Rare feline genetic disorders identified through whole genome sequencing
Whole genome sequencing (WGS), which is the process of determining an organism's complete DNA sequence, can be used to identify DNA anomalies that cause disease. Identifying disease-causing DNA abnormalities allows clinicians to better predict an effective course of treatment for the patient. Now, in a series of recent studies, scientists at the University of Missouri are using whole genome sequencing through the 99 Lives Cat Genome Sequencing Consortium to identify genetic variants that cause rare diseases, such as progressive retinal atrophy and Niemann-Pick type 1, a fatal disorder in domestic cats. Findings from the study could help feline preservationists implement breeding strategies in captivity for rare and endangered species such as the African black-footed cat.
The 99 Lives project was established at Mizzou by Leslie Lyons, the Gilbreath-McLorn Endowed Professor of Comparative Medicine in the College of Veterinary Medicine, to improve health care for cats through research. The database has genetically sequenced more than 50 felines and includes DNA from cats with and without known genetic health problems. The goal of the database is to identify DNA that causes genetic disorders and have a better understanding of how to treat diseases.

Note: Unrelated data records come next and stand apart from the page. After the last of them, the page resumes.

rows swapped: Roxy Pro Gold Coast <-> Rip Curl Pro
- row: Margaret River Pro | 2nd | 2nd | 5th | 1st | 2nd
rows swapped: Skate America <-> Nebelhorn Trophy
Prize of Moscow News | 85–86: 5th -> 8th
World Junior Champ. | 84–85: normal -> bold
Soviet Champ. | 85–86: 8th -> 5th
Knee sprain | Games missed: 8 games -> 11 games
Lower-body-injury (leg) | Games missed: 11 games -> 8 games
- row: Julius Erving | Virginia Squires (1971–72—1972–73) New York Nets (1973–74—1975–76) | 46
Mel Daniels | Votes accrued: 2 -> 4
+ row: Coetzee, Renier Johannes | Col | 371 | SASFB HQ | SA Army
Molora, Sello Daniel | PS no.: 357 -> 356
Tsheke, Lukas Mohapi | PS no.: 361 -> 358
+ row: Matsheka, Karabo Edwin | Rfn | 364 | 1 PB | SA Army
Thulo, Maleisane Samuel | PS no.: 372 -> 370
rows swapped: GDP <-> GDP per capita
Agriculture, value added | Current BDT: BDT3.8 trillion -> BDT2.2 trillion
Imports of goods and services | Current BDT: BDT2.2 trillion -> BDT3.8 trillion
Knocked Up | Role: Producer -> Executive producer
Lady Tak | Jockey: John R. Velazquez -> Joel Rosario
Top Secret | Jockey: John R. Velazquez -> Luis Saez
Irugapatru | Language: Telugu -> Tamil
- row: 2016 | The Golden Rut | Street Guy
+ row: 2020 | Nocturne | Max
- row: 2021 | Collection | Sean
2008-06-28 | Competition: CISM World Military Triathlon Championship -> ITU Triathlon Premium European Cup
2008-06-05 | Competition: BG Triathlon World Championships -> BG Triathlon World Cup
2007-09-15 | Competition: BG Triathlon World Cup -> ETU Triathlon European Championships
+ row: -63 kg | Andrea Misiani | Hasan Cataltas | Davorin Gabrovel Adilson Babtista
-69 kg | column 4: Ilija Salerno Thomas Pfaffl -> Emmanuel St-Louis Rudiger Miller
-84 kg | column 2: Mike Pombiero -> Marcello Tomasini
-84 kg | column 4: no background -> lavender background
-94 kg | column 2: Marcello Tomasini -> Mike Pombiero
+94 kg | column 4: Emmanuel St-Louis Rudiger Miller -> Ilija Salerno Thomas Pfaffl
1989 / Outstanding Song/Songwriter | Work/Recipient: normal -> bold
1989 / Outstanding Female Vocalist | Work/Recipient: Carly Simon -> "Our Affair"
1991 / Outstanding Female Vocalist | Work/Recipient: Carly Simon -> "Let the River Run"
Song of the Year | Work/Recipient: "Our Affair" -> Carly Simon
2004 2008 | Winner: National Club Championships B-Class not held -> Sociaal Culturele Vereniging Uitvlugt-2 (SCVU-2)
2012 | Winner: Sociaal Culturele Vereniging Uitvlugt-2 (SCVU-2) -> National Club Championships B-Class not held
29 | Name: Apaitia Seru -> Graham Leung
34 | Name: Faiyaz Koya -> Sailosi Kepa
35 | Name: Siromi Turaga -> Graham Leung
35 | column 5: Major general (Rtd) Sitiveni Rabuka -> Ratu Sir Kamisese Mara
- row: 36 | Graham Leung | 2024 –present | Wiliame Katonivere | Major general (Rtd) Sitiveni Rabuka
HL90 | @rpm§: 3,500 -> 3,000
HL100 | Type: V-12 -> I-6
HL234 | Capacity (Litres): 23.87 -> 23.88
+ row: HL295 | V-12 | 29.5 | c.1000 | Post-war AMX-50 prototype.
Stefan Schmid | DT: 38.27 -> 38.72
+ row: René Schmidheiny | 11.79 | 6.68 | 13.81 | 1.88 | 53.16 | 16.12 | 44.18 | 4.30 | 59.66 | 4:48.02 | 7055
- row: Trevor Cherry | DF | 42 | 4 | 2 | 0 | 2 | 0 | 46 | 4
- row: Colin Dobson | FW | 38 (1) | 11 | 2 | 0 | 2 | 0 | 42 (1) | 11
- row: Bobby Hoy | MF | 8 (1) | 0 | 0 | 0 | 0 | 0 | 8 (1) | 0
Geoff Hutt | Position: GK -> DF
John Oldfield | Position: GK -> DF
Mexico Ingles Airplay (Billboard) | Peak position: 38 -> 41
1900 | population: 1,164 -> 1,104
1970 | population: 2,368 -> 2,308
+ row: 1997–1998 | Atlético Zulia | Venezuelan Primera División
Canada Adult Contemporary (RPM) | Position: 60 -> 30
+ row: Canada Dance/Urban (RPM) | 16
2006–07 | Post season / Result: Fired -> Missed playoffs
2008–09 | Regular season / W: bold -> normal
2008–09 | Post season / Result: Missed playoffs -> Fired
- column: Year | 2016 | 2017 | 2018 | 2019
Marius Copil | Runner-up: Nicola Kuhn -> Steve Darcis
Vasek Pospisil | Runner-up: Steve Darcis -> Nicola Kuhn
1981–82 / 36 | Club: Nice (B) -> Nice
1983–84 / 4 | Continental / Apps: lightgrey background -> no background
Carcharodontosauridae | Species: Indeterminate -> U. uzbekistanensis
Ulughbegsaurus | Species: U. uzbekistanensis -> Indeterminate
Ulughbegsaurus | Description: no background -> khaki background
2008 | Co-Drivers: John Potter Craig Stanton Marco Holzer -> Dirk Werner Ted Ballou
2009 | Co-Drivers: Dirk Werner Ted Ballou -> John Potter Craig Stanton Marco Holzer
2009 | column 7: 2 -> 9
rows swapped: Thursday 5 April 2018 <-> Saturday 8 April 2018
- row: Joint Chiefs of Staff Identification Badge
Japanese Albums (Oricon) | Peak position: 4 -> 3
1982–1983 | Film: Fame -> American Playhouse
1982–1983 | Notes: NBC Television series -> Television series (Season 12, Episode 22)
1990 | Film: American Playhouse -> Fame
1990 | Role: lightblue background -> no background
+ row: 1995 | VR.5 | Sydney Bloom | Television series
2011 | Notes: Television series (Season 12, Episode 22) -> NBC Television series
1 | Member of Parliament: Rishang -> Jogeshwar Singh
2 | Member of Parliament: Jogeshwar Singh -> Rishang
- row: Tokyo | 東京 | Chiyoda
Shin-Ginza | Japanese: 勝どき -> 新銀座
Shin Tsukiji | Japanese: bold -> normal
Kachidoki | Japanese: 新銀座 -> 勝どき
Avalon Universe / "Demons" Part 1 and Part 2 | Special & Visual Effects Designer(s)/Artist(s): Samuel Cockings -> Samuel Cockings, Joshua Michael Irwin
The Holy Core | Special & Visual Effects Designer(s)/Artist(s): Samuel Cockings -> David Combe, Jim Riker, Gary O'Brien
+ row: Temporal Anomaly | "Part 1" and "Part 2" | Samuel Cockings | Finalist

In the first study, Lyons and her team used the 99 Lives consortium to identify a genetic mutation that causes blindness in the African black-footed cat, an endangered species often found in U.S. zoos. The team sequenced three cats ― two unaffected parents and an affected offspring ― to determine if the mutation was inherited or spontaneous. The genetic mutation identified was located the IQCB1 gene and is associated with progressive retinal atrophy, an inherited degenerative retinal disorder that leads to blindness. The affected cat had two copies of the genetic mutation, indicating that it was an inherited disorder.
"African black-footed cats are closely related to domestic cats, so it was a good opportunity to use the 99 Lives database," Lyons said. "When sequencing DNA, we are looking for the high priority variants, or genetic mutations that result in disease. Variants in the IQCB1 gene are known to cause retinal degeneration in humans. We evaluated each gene of the African black-footed cat, one at a time, to look for the genetic mutation that is associated with vision loss."
In another study representing the first time precision medicine has been applied to feline health, Lyons and her team used whole genome sequencing and the 99 Lives consortium to identify a lysosomal disorder in a 36-week-old silver tabby kitten that was referred to the MU Veterinary Health Center. The kitten was found to have two copies of a mutation in the NPC1 gene, which causes Niemman-Pick type 1, a fatal disorder. The NCP1 gene identified is not a known variant in humans; it is a rare mutation to the feline population.
"Genetics of the patient is a critical aspect of an individual's health care for some diseases," Lyons said. "Continued collaboration with geneticists and veterinarians could lead to the rapid discovery of undiagnosed genetic conditions in cats. The goal of genetic testing is to identify disease early, so that effective and proactive treatment can be administered to patients."
Identification of both the IQCB1 gene in the African black-footed cat and the NCP1 in the silver tabby will help to diagnose other cats and allow them to receive appropriate treatment. Using results of the black-footed cat study, zookeepers will be implementing species survival plans to help manage the cats in captivity in North America.